→ Text excerpt:
Writing
Agent Failures Don't Start Where They Appear
In long-running agent systems, the visible failure is usually downstream from the step where the run first became unrecoverable.
You joined the recent wave of agent experimentation.
You built an agent to automate a repetitive task no one on your team enjoys doing. It worked. Not only on your machine. Surprisingly, also in production.
For a while.
Then one run fails.
Forty five minutes into the execution the final result is wrong.
You are a careful developer, so the trace is complete. Every prompt, every tool call, every model response. The entire life of the run recorded.
So you start debugging.
Where do you begin?
Most people start at the end.
You read the final prompt.
You inspect the last tool call.
Then you scroll backward through the trace looking for the first line that feels suspicious.
Scrolling backward rarely helps.
The trace contains everything, but it gives you no signal about where the cause actually lives. Every step looks plausible. Every response looks reasonable. Nothing clearly marks the moment where the run became unrecoverable.
You are not isolating a failure.
You are reconstructing a story.
The debugging question is wrong
When engineers debug agent failures today, the question usually sounds like this:
What went wrong?
It feels natural. Something failed, so you look for the mistake.
But that question quietly assumes something about how failures happen.
It assumes the failure occurs at the moment you observe it.
For long running agent systems, that assumption is almost always false.
The step where the failure becomes visible is rarely the step where the failure begins.
Consider a simple example.
An agent is screening transactions for sanctions risk.
At step 47 the agent approves a transfer that should have been halted.
The violation appears at step 47.
But the cause likely appeared earlier.
Maybe a database lookup returned a result that should have triggered escalation.
Maybe a threshold crossed quietly.
Maybe a field in the agent's internal state flipped from safe to risky.
Whatever happened, it probably happened long before step 47.
By the time the final action occurs, the outcome may already be inevitable.
Failures spread forward through time
Agent systems do not fail like single function calls.
They fail across trajectories.
A small mistake at step 12 can propagate through dozens of later decisions.
Each step consumes the state produced by the previous one.
Once a bad state enters the system, every subsequent action builds on it.
The failure spreads forward through time.

Stored data entries:
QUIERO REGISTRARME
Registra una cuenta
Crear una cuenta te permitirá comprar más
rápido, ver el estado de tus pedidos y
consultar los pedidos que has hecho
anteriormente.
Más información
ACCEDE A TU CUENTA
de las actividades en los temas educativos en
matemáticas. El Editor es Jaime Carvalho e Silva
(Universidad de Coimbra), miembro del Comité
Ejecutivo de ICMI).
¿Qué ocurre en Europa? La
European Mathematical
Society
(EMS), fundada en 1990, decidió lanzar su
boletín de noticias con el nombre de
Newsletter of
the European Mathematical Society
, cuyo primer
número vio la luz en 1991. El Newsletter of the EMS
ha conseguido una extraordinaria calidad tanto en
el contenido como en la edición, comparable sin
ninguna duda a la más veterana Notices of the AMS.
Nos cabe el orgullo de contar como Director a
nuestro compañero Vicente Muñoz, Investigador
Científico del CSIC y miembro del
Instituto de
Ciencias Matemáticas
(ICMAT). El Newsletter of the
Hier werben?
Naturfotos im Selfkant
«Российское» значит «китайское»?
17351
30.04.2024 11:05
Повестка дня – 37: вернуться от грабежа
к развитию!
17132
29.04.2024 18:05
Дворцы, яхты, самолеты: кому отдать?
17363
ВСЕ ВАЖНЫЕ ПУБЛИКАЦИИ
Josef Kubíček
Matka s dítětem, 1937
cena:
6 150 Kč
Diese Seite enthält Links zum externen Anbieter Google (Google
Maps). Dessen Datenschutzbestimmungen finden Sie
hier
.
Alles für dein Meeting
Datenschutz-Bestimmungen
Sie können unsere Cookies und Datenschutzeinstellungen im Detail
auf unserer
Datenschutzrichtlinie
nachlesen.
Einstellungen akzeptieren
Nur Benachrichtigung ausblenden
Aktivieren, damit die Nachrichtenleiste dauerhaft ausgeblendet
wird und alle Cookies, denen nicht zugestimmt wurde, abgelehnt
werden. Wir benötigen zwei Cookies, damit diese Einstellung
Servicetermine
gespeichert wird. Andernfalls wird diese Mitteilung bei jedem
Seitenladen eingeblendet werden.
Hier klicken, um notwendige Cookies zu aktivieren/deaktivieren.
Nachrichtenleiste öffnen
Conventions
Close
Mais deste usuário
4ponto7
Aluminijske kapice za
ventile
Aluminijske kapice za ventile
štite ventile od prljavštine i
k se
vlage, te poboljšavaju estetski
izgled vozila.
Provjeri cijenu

→ Directions for this task: Rewrite the passage of the text on agent failures from "So you start" to "backward rarely helps.", replacing "final prompt" with "opening prompt".

→ Task response:
So you start debugging.
Where do you begin?
Most people start at the end.
You read the opening prompt.
You inspect the last tool call.
Then you scroll backward through the trace looking for the first line that feels suspicious.
Scrolling backward rarely helps.